The long-term solution, a structural one, is to focus on financial intermediation, business risk mitigation and operational technology upgradation, both product and process. The current level of financial intermediation is very basic and limited to access to credit. There is need to introduce sophisticated financial products and create specialised financial market segments which can also be used to mitigate risks. Futures market is an option. The structure of Indian futures market, being two-tiered one, regional and national, helps. For now, a small regional exchange whose membership is local and is permitted to have a limited number of contracts will suffice.

Starting futures trade in some of these commodities will deepen the trade, widen the market, and help price discovery, enabling the farmers for a better price of their produce. This also helps participants in risk management, as they can hedge from uncertainty in the volatile spot price of the crop.
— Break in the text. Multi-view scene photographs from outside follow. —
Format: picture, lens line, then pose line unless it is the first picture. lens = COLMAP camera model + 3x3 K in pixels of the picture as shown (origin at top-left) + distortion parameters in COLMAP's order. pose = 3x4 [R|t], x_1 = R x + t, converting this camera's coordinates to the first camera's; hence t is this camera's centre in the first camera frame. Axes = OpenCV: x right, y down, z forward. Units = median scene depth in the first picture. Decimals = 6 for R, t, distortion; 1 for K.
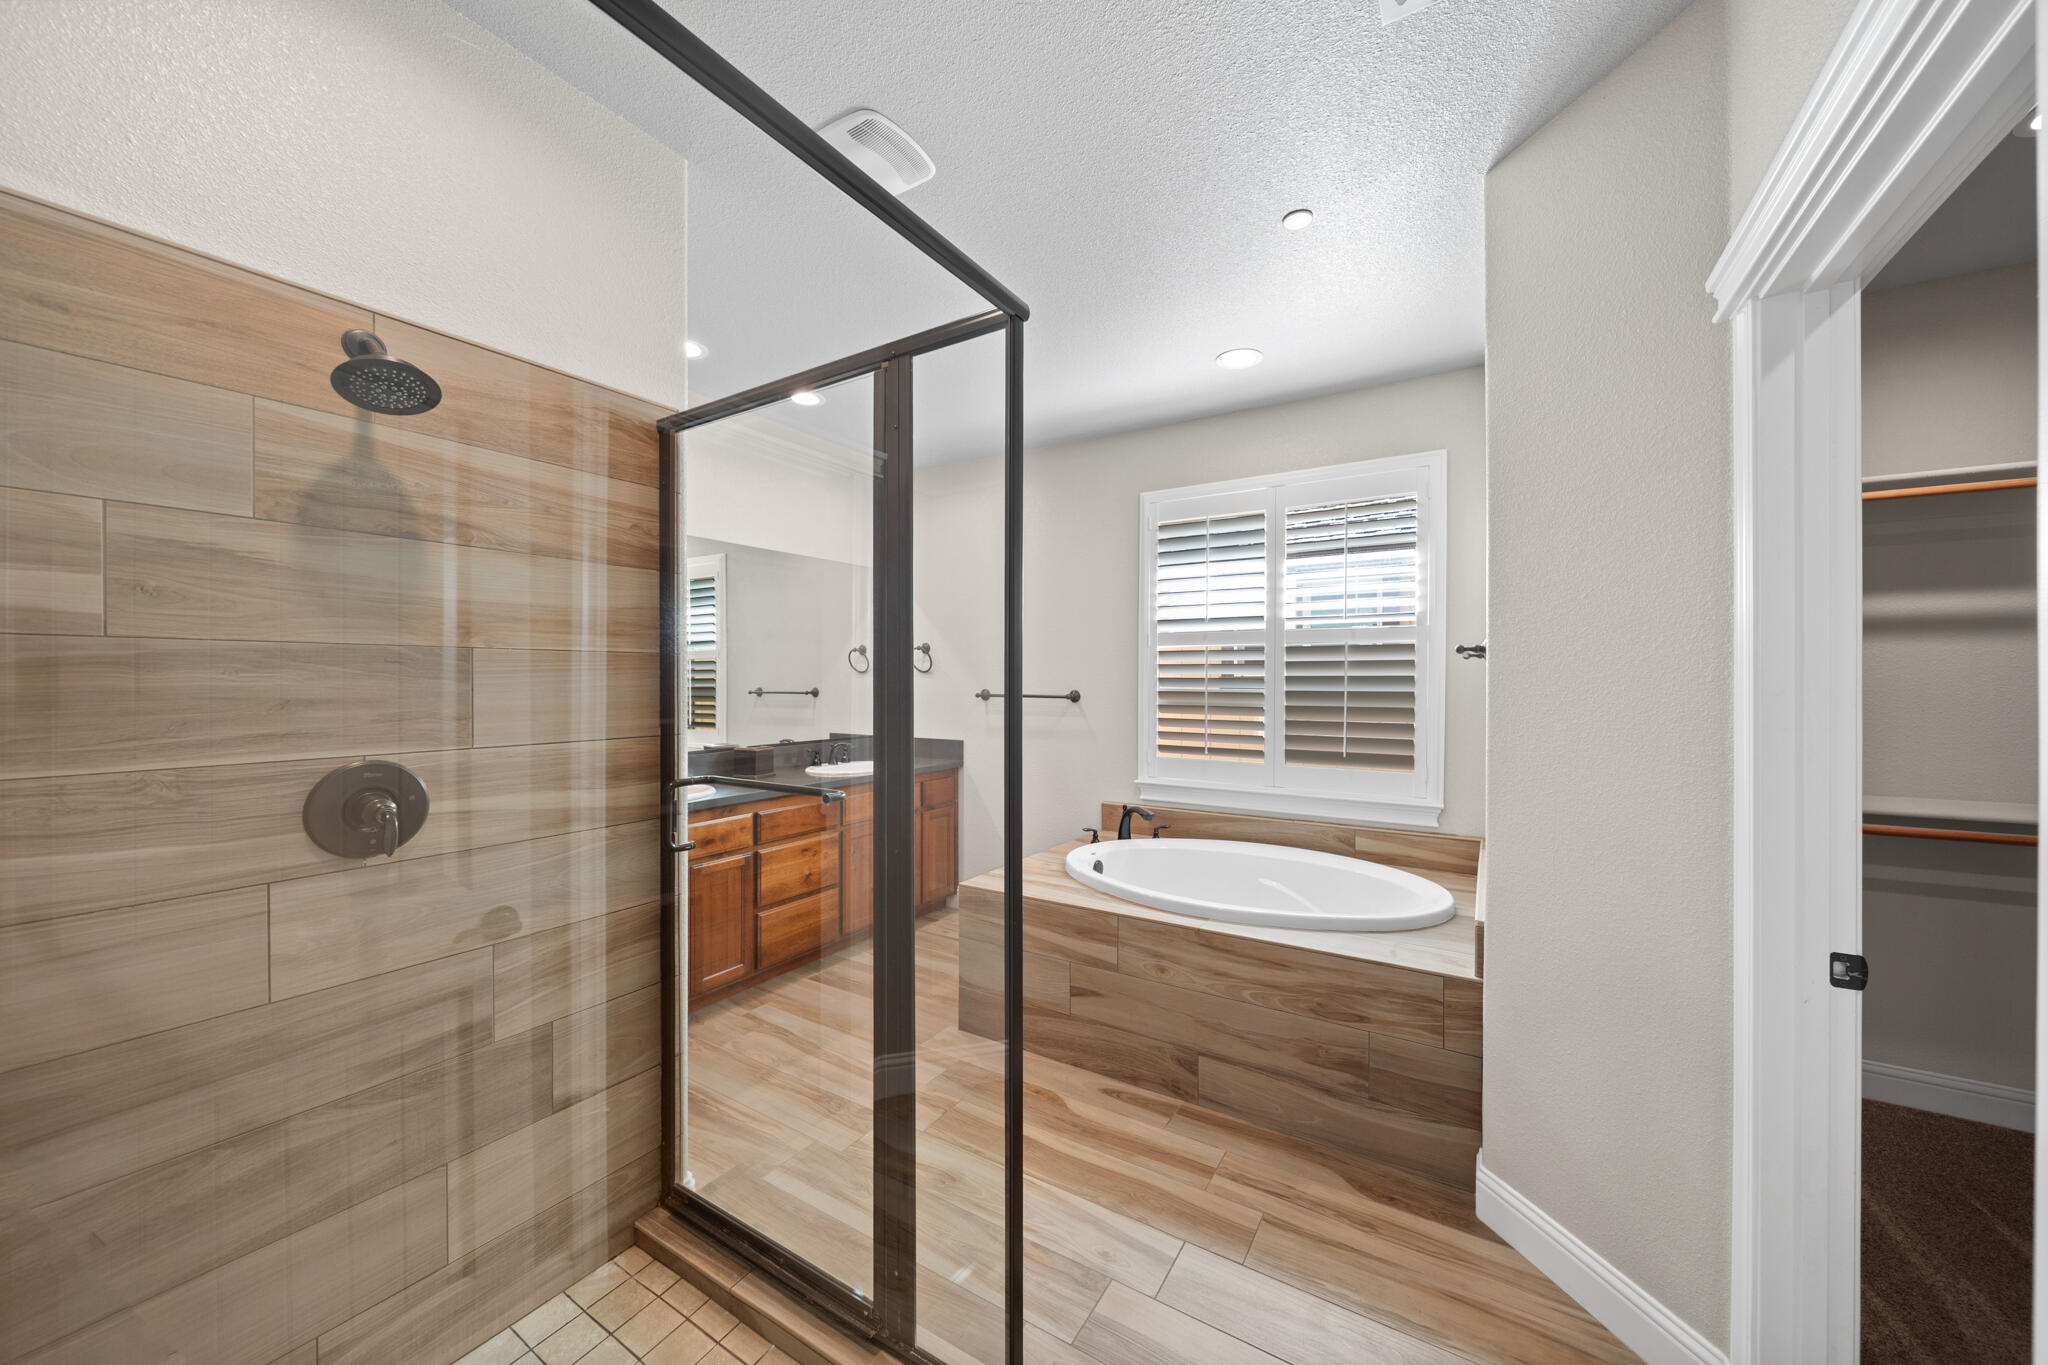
lens RADIAL K [[720.2, 0, 1025.2], [0, 720.2, 684.8], [0, 0, 1]] dist [-0.003235, -0.000735]
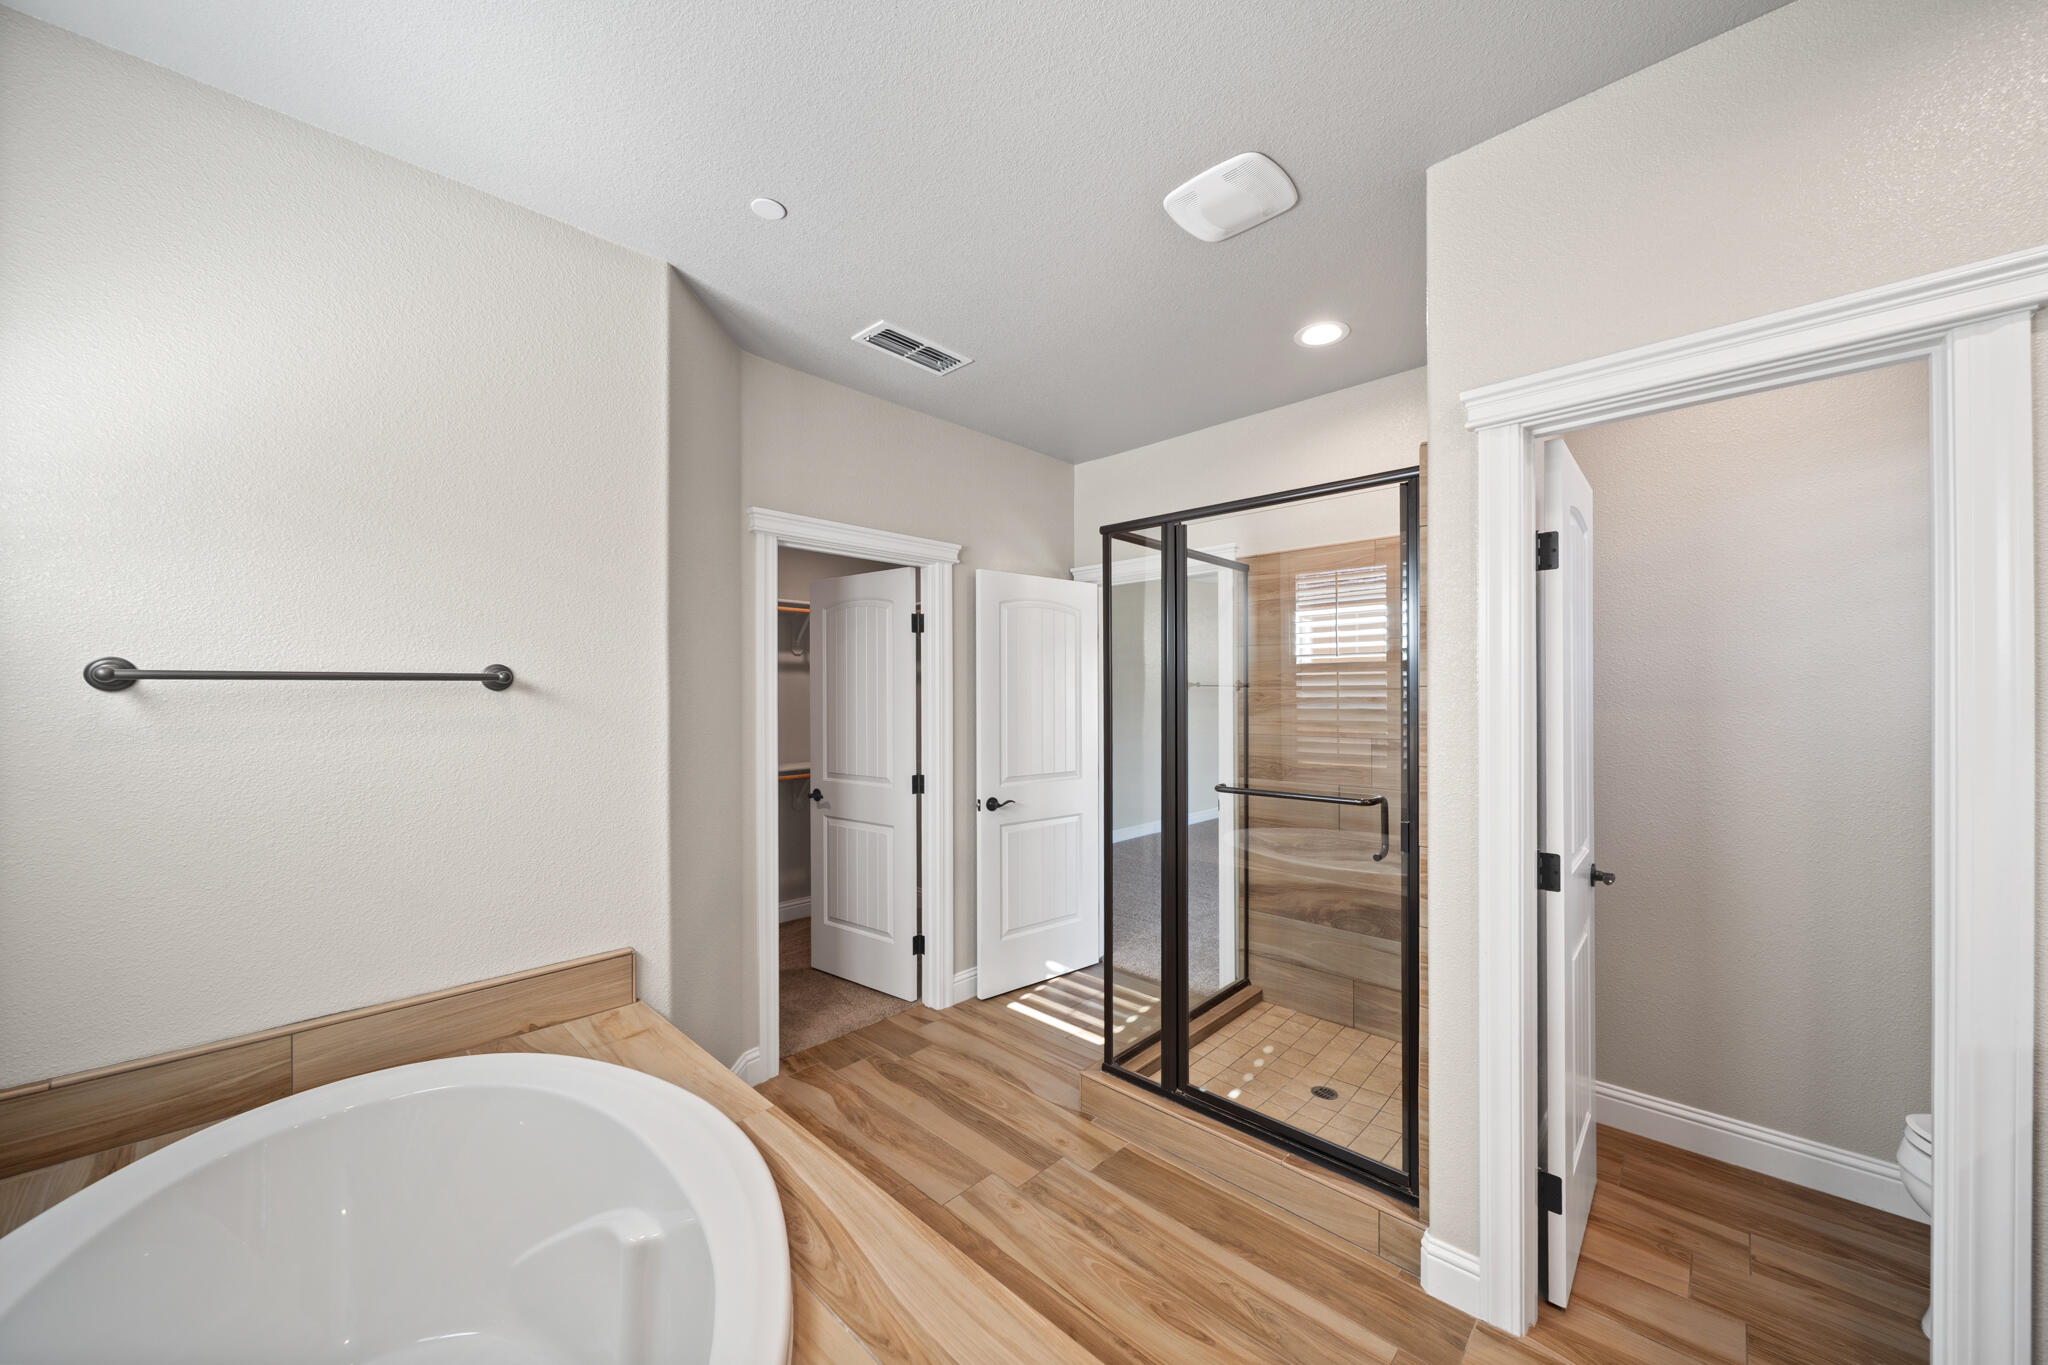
lens RADIAL K [[720.2, 0, 1037.3], [0, 720.2, 693.4], [0, 0, 1]] dist [-0.003235, -0.000735]
pose [[-0.981642, 0.006910, 0.190609, -0.081500], [0.007703, 0.999964, 0.003422, -0.021698], [-0.190579, 0.004828, -0.981660, 1.144129]]
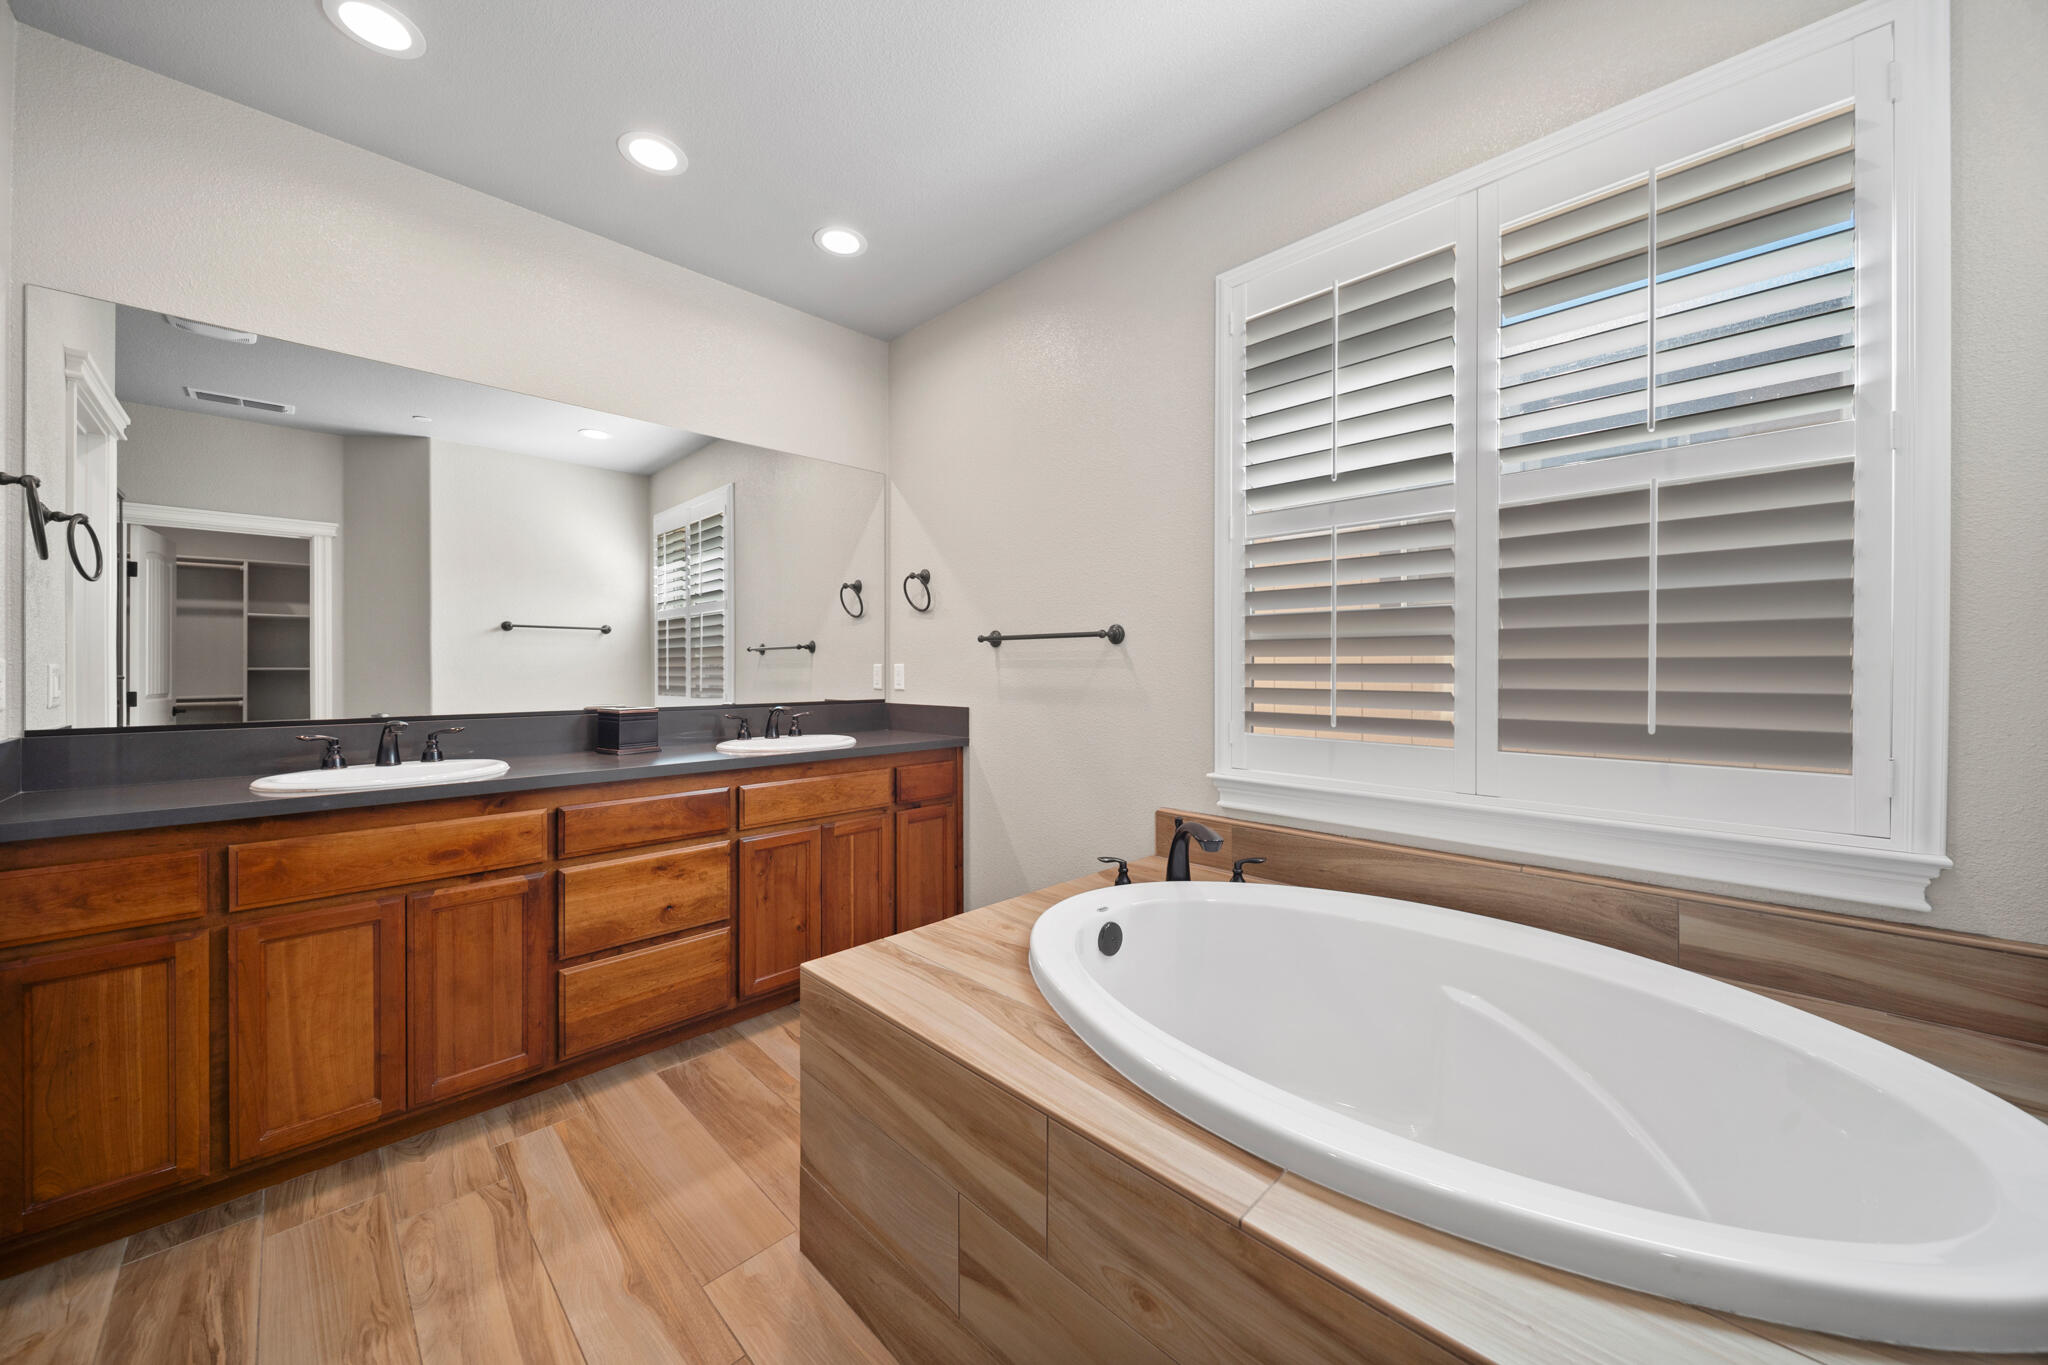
lens RADIAL K [[720.2, 0, 1031.9], [0, 720.2, 669.0], [0, 0, 1]] dist [-0.003235, -0.000735]
pose [[0.978043, -0.000576, -0.208405, 0.155660], [-0.000458, 0.999988, -0.004916, 0.059543], [0.208405, 0.004903, 0.978030, 0.469713]]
These benefits help participating farmers, for better decisions about marketing if not production per se. A futures market will help the transmission of information between futures and spot markets and strengthens the spot market for horticultural commodities. This will allow the stakeholders to follow a data driven approach and take informed decisions be it on fertilizer usage, and disease management, optimizing crop yields or reducing resource wage. Or choices about the marketing and sale of the produce: when, where and at what price to liquidate the stocks. On the operational part, technology has to have a greater play at all stage; right from laying an orchard, managing it in different phases, storing the produce and transporting it to the end consumer. The essence is to formalise the business even without corporatising it.

This might also be the time to address some historical market perceptions which are now effectively operating as non-tariff barriers: variant quality, poor grading or low-end packaging. Such reputational issues have impaired business development. In competing with global players besides quality and price, the challenge is to ensuring transparency and authenticity in the supply chain. Blockchain-based traceability solutions can be introduced to resolve some of the issues and build trust in the national and international marketplace. This market making infrastructure is the responsibility of the local government.